Fast sein ganzes Leben lang – und das währt mittlerweile immerhin über 90 Jahre - hat Alt-Bundeskanzler Helmut Schmidt Menthol Zigaretten geraucht. Schachtelweise mit „Freude und Genuss“, wie er sagt, und daran will er auch bis zu seinem Tod nichts ändern.
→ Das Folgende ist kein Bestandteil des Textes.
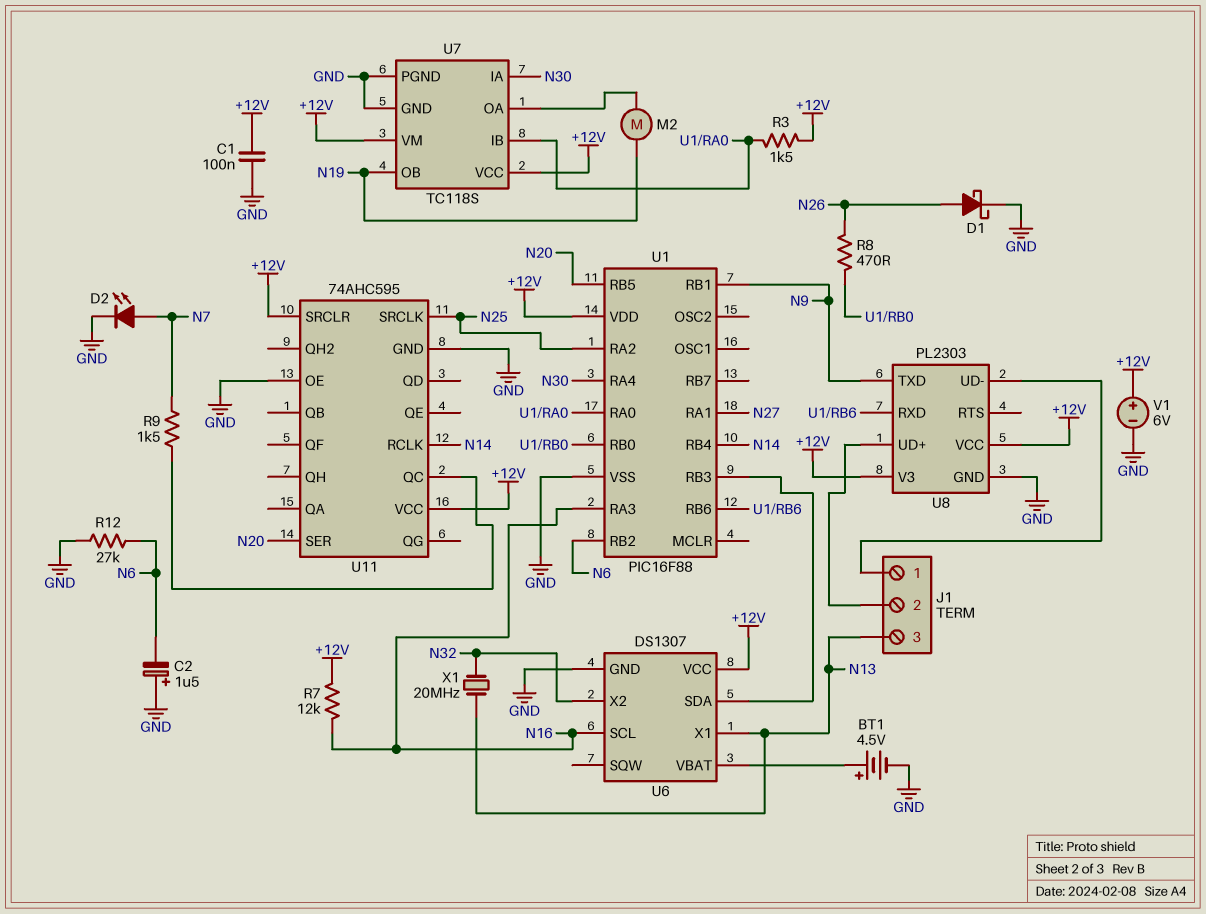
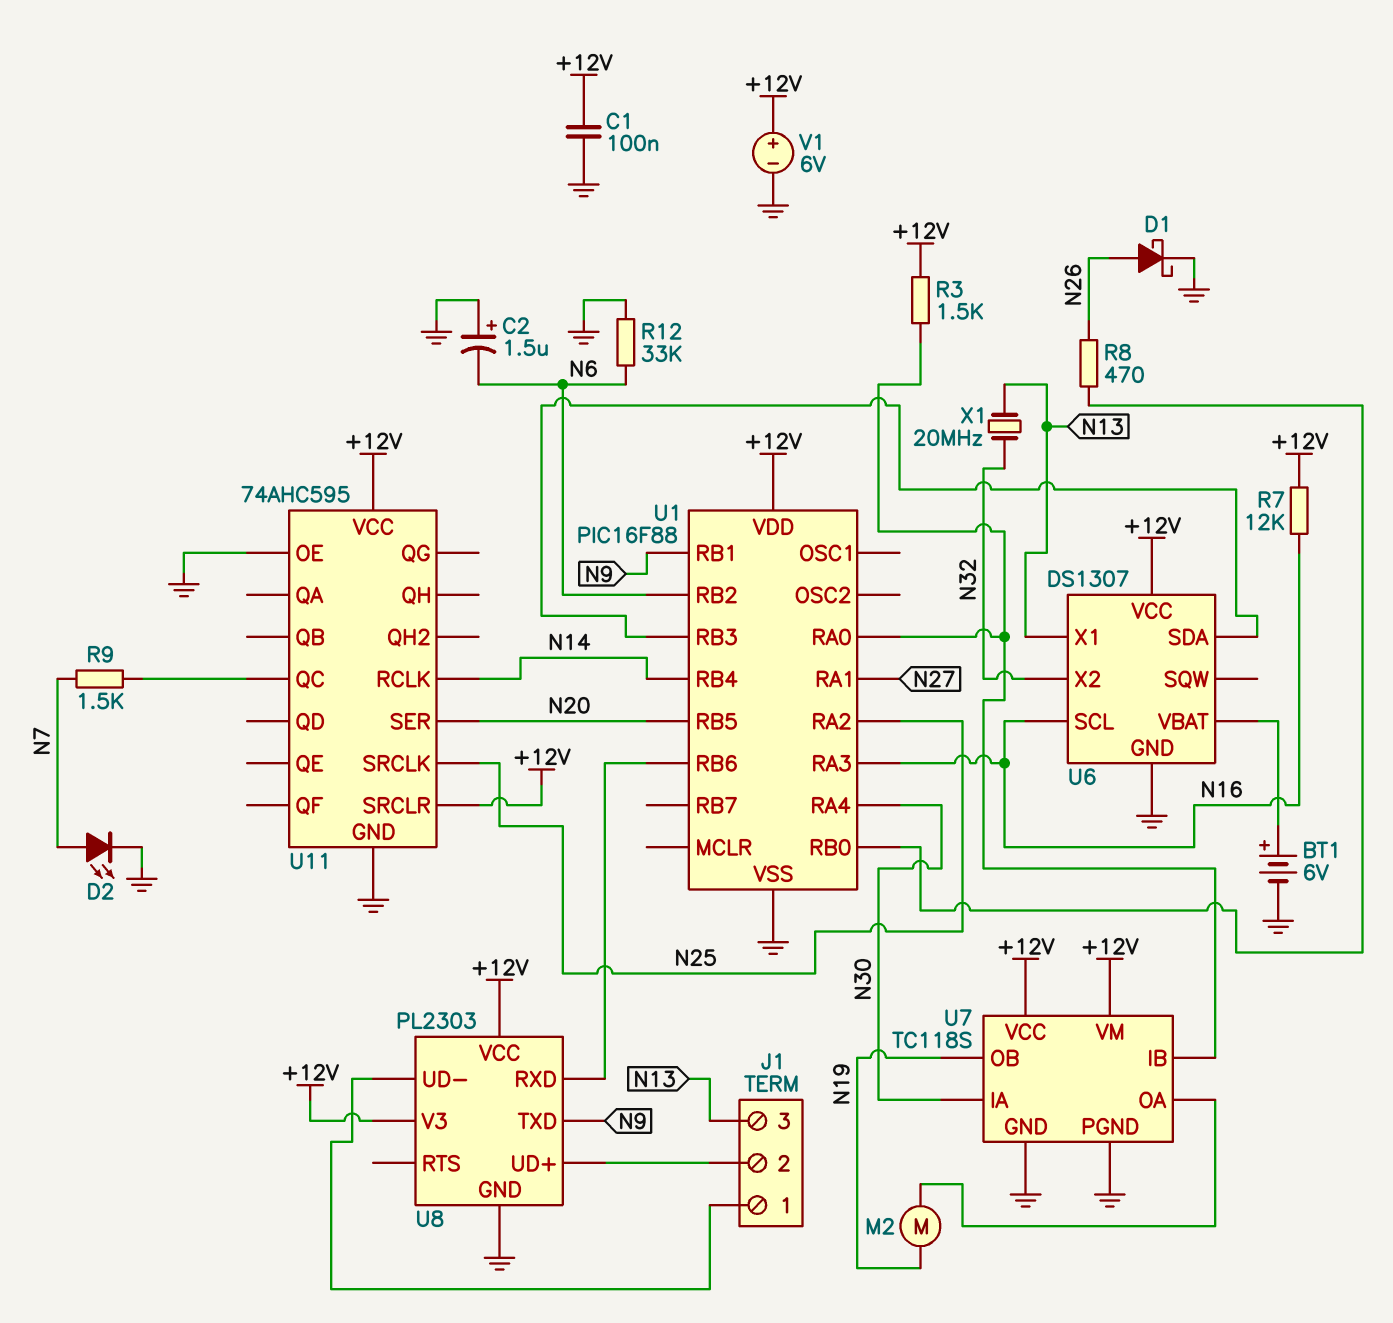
BT1: 4.5V (plus U6/VBAT, minus GND) -> 6V (plus U6/VBAT, minus GND)
R12: 27k (GND, N6) -> 33k (GND, N6)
Dass dieser Tod trotz Dauerberäucherung der Lunge bisher nicht eingetreten ist und Schmidt statt dessen noch immer einen kreuzfidelen und sehr lebendigen Eindruck hinterlässt, ist durchaus bemerkenswert. Trotzdem dürfte niemand der abstrusen Idee anheim fallen, Rauchen sei ungefährlich. Anders sieht es beim viel diskutierten und heftig umstrittenen Computerspiel-Event aus, das Anfang Juni in der Schwarzwaldhalle statt finden soll(te).
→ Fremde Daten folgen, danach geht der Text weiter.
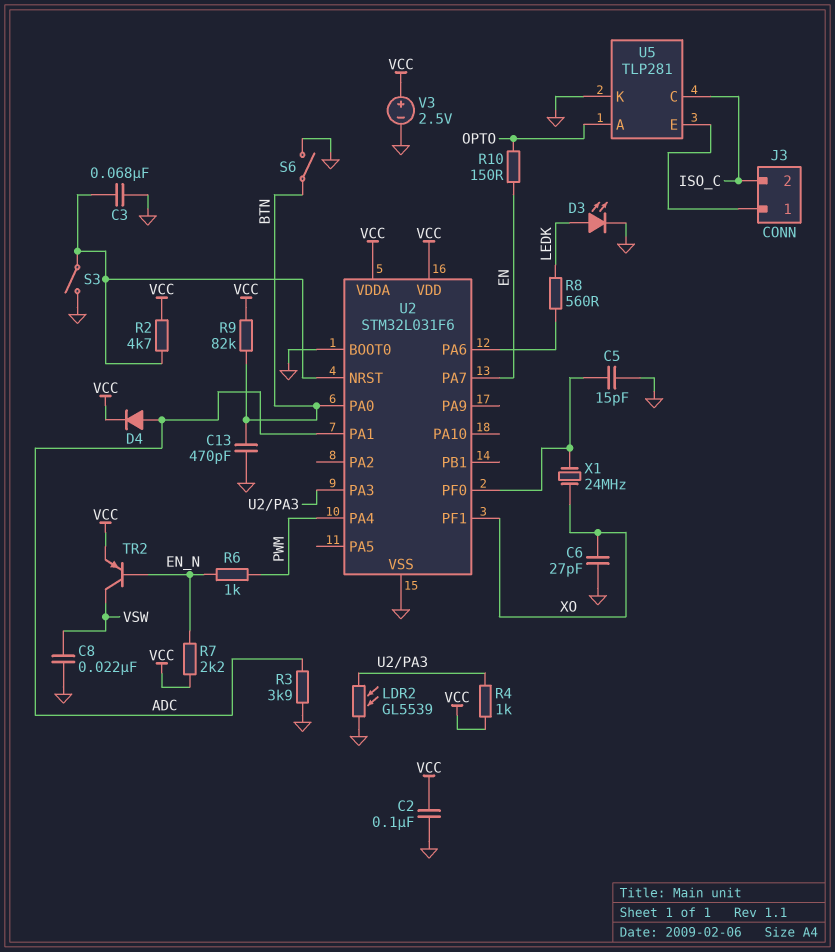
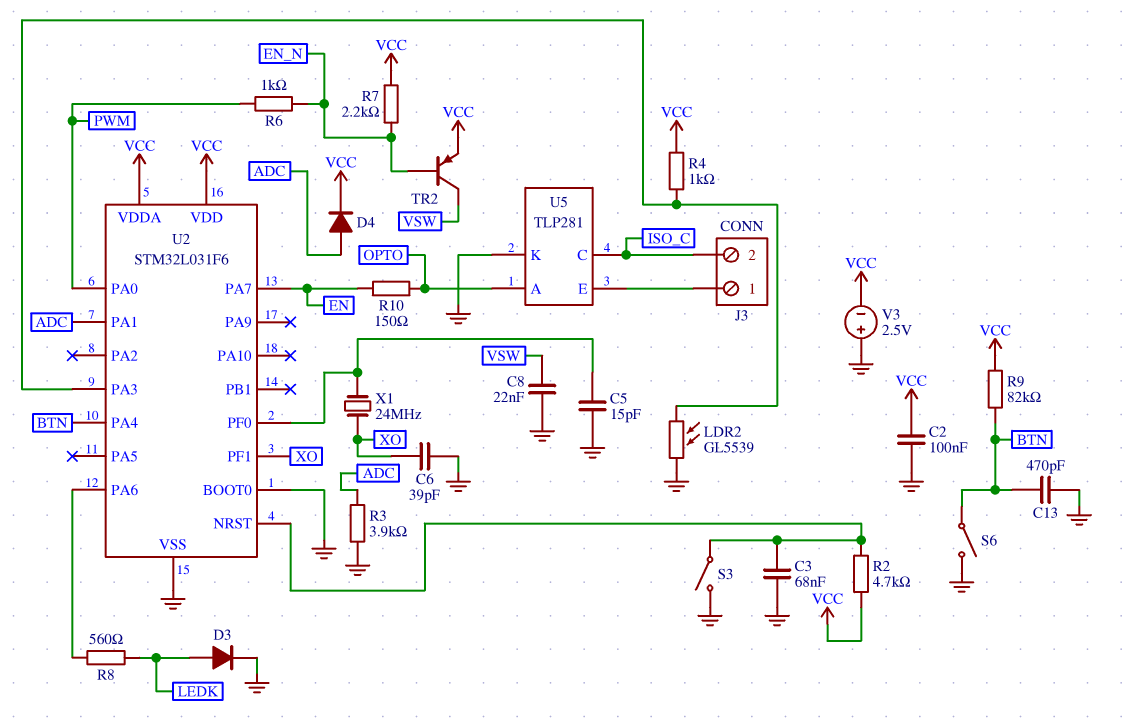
C6: 27pF (GND, XO) -> 39pF (GND, XO)
D3: LED (A LEDK, K GND) -> diode (A LEDK, K GND)
U2 pin PA0: BTN -> PWM
U2 pin PA4: PWM -> BTN
V3: 2.5V (plus VCC, minus GND) -> 2.5V (plus GND, minus VCC)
Verbot oder nicht Verbot heißt die Frage, die Oberbürgermeister Heinz Fenrich am Ende sogar ein massives Misstrauensvotum seiner eigenen Partei eintrug. Denn in der Schwarzwaldhalle soll unter anderem Counter Strike dort gespielt werden, das Spiel der Attentäter von Winnenden und Erfurt. Solche Spiele haben in unserer Stadt nichts zu suchen, sagt die CDU. Die Spiele sind (noch) jugendfrei und demnach könne auch die Veranstaltung nicht verboten werden, sagt Fenrich, der die Gelegenheit immerhin nutzen wollte, um eine Aufklärungsdebatte los zu treten. An deren Ende möglicherweise stehen könnte, dass solche „Killerspiele“ tatsächlich verboten werden.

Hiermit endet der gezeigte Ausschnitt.